A retired NFL football player, Reggie is looking ahead to a Master’s in counseling and to helping other athletes who are confronting histories of sexual violence.

A retired NFL football player, Reggie has had an ambivalent relationship to the game. Football was his therapy for years when he thought he had no option other than to bottle up the pain and anger that stemmed from nearly a decade of sexual abuse at the hands of a family friend. But eventually football became a trap, a game that bound him to violence that he no longer needed or wanted.

Reggie’s role in his family was the “glue,” the one who mediates disputes, the one who picks up everyone when they get down. So there was no room for Reggie to deal with the abuse.

“Luckily I found football.” It was a place where you could be as violent as possible and it was not frowned upon. In fact, violence on the football field was exalted. “I had so much anger, so much rage inside me. And depression, and sadness. Football was the place where I could let it out and then never have to deal with it again.” He played the game with abandon.

He played college football at Kansas State, and the pressure inside him was building. He drank a lot to help keep it down. He was deeply depressed, chronically suicidal, but he hid his pain from everyone, including his teammates.

Reggie’s breakthrough came while he was playing in the NFL. He had been falling apart all that day, and finally he just couldn’t hold it together.

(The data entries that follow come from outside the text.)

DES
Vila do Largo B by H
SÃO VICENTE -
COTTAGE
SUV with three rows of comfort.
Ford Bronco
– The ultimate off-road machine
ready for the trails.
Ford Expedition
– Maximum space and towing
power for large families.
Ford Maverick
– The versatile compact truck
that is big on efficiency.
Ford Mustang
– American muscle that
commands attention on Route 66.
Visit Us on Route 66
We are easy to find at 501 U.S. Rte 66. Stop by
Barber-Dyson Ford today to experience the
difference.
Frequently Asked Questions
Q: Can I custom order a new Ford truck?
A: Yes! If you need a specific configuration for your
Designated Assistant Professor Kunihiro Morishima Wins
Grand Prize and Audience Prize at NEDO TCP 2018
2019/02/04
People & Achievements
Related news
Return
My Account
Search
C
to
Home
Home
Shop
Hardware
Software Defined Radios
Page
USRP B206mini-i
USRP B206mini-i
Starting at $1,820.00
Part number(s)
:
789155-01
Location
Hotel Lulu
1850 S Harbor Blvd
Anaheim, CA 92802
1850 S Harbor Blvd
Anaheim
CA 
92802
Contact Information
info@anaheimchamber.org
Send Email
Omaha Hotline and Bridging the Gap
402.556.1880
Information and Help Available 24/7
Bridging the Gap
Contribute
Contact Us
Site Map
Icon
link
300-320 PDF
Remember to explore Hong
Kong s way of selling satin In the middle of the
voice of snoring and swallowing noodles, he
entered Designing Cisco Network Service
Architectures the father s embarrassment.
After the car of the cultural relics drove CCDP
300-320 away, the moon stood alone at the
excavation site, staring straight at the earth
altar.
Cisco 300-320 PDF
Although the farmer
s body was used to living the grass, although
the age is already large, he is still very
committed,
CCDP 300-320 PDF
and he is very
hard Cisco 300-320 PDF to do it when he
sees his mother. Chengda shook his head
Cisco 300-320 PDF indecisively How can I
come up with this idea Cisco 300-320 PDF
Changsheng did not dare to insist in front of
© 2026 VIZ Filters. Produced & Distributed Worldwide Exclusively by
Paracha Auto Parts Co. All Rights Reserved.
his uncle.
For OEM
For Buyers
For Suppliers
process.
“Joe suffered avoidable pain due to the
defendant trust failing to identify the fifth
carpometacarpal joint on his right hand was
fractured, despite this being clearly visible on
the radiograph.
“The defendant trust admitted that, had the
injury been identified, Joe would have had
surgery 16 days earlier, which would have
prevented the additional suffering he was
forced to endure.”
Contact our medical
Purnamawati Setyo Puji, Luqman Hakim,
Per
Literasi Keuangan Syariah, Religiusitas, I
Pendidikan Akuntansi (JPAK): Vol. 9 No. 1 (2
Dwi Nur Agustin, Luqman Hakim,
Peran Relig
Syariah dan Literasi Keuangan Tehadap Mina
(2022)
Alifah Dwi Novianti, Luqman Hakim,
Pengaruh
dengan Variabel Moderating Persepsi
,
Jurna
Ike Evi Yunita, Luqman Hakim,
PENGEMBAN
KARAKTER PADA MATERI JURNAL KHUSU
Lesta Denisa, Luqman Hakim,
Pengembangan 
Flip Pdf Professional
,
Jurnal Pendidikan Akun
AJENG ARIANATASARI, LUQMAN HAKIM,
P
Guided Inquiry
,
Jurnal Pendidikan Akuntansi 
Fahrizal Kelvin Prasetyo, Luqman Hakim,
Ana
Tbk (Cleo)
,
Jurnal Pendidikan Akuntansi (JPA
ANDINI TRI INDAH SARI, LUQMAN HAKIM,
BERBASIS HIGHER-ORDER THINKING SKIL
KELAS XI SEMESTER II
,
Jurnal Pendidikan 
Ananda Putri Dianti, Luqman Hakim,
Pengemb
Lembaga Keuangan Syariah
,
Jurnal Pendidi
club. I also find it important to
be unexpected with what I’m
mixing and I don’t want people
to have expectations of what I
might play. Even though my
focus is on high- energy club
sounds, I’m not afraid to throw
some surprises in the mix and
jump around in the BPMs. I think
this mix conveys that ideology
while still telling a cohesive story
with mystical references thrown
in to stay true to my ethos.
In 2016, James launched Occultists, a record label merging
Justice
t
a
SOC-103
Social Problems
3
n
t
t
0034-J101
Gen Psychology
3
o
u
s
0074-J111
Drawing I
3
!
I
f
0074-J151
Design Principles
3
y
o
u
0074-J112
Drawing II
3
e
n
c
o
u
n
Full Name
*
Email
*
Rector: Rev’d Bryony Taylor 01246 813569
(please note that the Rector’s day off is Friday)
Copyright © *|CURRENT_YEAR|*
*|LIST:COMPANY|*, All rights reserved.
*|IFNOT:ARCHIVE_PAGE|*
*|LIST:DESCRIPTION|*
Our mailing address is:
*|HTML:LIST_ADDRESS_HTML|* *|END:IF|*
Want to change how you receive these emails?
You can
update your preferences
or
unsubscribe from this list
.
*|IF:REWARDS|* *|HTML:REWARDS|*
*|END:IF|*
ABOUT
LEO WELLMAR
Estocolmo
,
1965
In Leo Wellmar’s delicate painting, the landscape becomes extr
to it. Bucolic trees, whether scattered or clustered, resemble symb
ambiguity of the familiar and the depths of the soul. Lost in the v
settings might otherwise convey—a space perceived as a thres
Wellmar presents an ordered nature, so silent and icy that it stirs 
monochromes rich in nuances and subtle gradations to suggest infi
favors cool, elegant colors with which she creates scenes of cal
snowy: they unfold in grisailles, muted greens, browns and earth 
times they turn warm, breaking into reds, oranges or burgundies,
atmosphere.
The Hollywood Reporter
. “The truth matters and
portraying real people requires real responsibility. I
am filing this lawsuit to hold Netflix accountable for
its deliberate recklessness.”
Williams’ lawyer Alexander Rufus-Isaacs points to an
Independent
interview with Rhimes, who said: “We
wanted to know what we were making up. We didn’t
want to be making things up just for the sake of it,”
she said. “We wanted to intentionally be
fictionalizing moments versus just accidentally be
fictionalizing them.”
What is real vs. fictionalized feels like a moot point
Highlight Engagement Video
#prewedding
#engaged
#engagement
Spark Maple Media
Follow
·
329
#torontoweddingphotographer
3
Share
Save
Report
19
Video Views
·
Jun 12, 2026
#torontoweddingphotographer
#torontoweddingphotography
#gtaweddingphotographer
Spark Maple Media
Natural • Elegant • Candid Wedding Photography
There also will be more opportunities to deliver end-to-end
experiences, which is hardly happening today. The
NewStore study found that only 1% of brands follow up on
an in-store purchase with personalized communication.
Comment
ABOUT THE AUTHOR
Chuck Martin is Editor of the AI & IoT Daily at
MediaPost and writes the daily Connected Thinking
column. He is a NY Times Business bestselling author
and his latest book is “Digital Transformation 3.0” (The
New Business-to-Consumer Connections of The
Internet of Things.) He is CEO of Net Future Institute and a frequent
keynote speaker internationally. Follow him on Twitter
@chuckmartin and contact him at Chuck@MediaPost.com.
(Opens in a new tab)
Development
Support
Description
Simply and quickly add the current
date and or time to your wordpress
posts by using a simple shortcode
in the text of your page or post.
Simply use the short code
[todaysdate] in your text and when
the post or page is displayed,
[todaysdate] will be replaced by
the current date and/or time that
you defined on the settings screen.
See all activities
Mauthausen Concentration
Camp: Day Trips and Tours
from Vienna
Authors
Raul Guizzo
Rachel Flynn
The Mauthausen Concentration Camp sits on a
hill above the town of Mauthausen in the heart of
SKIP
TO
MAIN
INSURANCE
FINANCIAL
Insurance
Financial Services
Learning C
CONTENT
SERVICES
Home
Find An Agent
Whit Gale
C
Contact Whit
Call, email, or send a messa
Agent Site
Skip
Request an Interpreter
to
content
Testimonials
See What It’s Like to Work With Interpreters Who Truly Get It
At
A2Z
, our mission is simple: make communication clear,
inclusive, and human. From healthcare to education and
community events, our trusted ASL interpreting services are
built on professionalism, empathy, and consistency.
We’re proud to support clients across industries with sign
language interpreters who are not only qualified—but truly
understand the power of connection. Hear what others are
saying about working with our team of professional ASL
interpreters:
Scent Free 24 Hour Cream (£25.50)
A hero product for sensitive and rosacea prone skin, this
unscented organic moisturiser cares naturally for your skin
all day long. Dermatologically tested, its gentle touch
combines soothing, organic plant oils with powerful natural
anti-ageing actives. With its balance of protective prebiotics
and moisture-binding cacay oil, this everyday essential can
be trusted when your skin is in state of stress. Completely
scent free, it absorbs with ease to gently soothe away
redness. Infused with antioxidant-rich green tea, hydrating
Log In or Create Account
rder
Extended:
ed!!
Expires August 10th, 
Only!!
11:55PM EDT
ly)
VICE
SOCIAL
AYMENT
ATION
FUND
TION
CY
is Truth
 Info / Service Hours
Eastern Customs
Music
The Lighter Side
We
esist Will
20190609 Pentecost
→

He went to bible study after practice and asked Pastor Chad, “Can I talk to you?” Pastor Chad listened, and got Reggie in touch with a counselor, and so began Reggie’s climb out of darkness.

Each year he played in the NFL Reggie realized more fully how football had always been his way of covering up his pain. After a six year career, he decided to walk away. Reggie returned to Kansas State University, this time purely as a student, to complete his undergraduate degree. His sights are now firmly set on earning a master’s degree in counseling, and on helping other athletes to climb out of darkness.